Quote from: N-drju on July 22, 2020, 09:22:33 am- It's not really that hard. You can just mask cloud coverage areas in many ways and you don't necessarily have to loose precision.

Ehh, we know you've had conversations about this as well, and struggle there too. I challenge any TG user to create specific type-cloud in their full glory at a whim... lol Most end up art specific, or conceptual with mass time spent developing them.

This is actually starting to be seen in production a lot in film now, where clouds are being generated, and as such, actually lacking a whole range of realism because they follow so many constrictions of fabrication in said software. Coming out looking like smoke simulation, or lacking real definition of any real cloud types other than quasi-cloud-like shapes. In the past cloud were done as 2D layers, we often see the best, most real-world examples in film-etc from these works. At least imo, as they are concepted based on photographs with free creativity in the medium.

A good modern example of this is Midways vs Pearl Harbor skydomes. In Pearl Harbor we either have on-location filming, or matte painting with very little 3D cloud work. Mainly for transitional hazing.

N-drju

Quote from: WAS on July 22, 2020, 12:56:52 pmEhh, we know you've had conversations about this as well, and struggle there too.

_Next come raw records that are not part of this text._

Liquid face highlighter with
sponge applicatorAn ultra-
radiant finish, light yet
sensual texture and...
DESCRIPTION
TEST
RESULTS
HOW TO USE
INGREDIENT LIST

When and where exactly? :P The last I remember was the V2 vs. V3 difference complaint, but that was due to my incidental oversight.

Granted, I find it relatively easy nowadays to get the clouds that I want. Perhaps just not sharing them, hence your conclusion.
8)
"This year - a factory of semiconductors. Next year - a factory of whole conductors!"

WAS

Quote from: N-drju on July 23, 2020, 06:24:07 am
Quote from: WAS on July 22, 2020, 12:56:52 pmEhh, we know you've had conversations about this as well, and struggle there too.

When and where exactly? :P The last I remember was the V2 vs. V3 difference complaint, but that was due to my incidental oversight.

Granted, I find it relatively easy nowadays to get the clouds that I want. Perhaps just not sharing them, hence your conclusion.
8)

Maybe I confused you for someone else but swear you've mentioned the pain of doing clouds, and like I said, would love to see some example of realistic real-world clouds other than the simulation of easy clouds. It's all pretty difficult and time-consuming which often equates to difficulty in a pipeline.

N-drju

I admit I did some time ago. ;) But since about two years now, I have changed my workflow and can generally shape the clouds to my liking. Though I admit I make clouds that just suit a given scenery. Like, I don't really care if they are cirrocumulus, altostratus or else.

But I agree - clouds are real time-thieves. If not for skills or technical considerations, then certainly due to long render times. And we all know how depressing it is to render something and realize it's entirely not what you expect. And I don't really use easy clouds either. I prefer to mould them on my own, unless I need to cover a really large area fast.
"This year - a factory of semiconductors. Next year - a factory of whole conductors!"